“Do you know I think it would be fine if we went off some day this week on a picnic,” Laura said unexpectedly one morning. “I just love to go on picnics. And we haven’t had one yet.”

“Oh Laura!” Maida agreed ecstatically, “What a wonderful idea! I love picnics too! I adore picnic food and I never yet have had all the hard-boiled eggs I want. How did you come to think of it?”

“I thought of it last night just before I fell asleep.” Laura’s voice sparkled with pride. “It was all I could do to keep from going in your rooms and waking you and Rosie up to tell you about it. I was so excited that I couldn’t fall asleep and so I made a perfectly beautiful plan. I thought we might put up lunches; then get into our bathing suits; paddle across the Magic Mirror to the other side and spend the day there—we have never really explored the other side. I’m sure it’s perfectly lovely there and we’ll have a wonderful time.”

“Let’s do it to-morrow,” Rosie took up with Laura’s plan immediately. “We can get up early; cook the eggs and make the sandwiches. There’ll be enough cake left over. And don’t let’s—oh listen, everybody! Remember not to forget the salt. People always forget the salt on picnics.”

“It’s ice cream day to-morrow,” Harold said sadly. “We’ll miss it if we are not home to freeze it.”

“No, if you boys will get up early and make it, we can take it along in the freezer with us,” Rosie suggested daringly.

“Sure!” Arthur was highly enthusiastic. “I don’t care how early I have to get up to make ice cream. I’d rather do that than go without it.”

All other conversation was banished for the day. They kept thinking of things they would like to take with them—and stopped only short of the bicycles.

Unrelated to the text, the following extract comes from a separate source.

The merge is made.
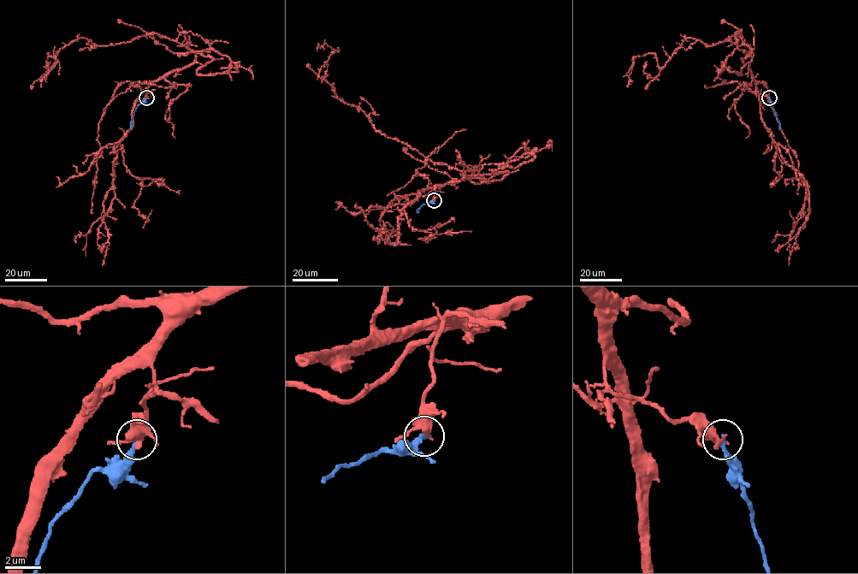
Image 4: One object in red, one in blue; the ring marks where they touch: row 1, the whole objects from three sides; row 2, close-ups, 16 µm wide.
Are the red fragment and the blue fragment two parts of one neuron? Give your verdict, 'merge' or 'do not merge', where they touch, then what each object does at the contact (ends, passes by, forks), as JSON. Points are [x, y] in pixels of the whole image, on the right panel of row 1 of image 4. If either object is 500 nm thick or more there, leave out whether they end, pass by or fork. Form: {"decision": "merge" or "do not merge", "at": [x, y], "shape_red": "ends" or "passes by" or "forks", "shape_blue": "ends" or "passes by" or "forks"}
{"decision": "do not merge", "at": [769, 97], "shape_red": "passes by", "shape_blue": "ends"}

“I should think,” Maida said once, “that we were going to Africa for six months at least. Remember one thing though—don’t forget the salt!”

They were so afraid that they wouldn’t wake in time that they wound their alarm clocks to the very last notch. They did wake in time however. In fact they had to put the alarm clocks under the bed clothes and pile pillows on top of them to keep from waking the rest of the household. With much whispering and many half-suppressed giggles the girls managed to get into bathing suits; went down stairs and began their work in the kitchen. Although the exact number of eggs and sandwiches had been decided on the day before, they held many low-toned colloquies on the subject.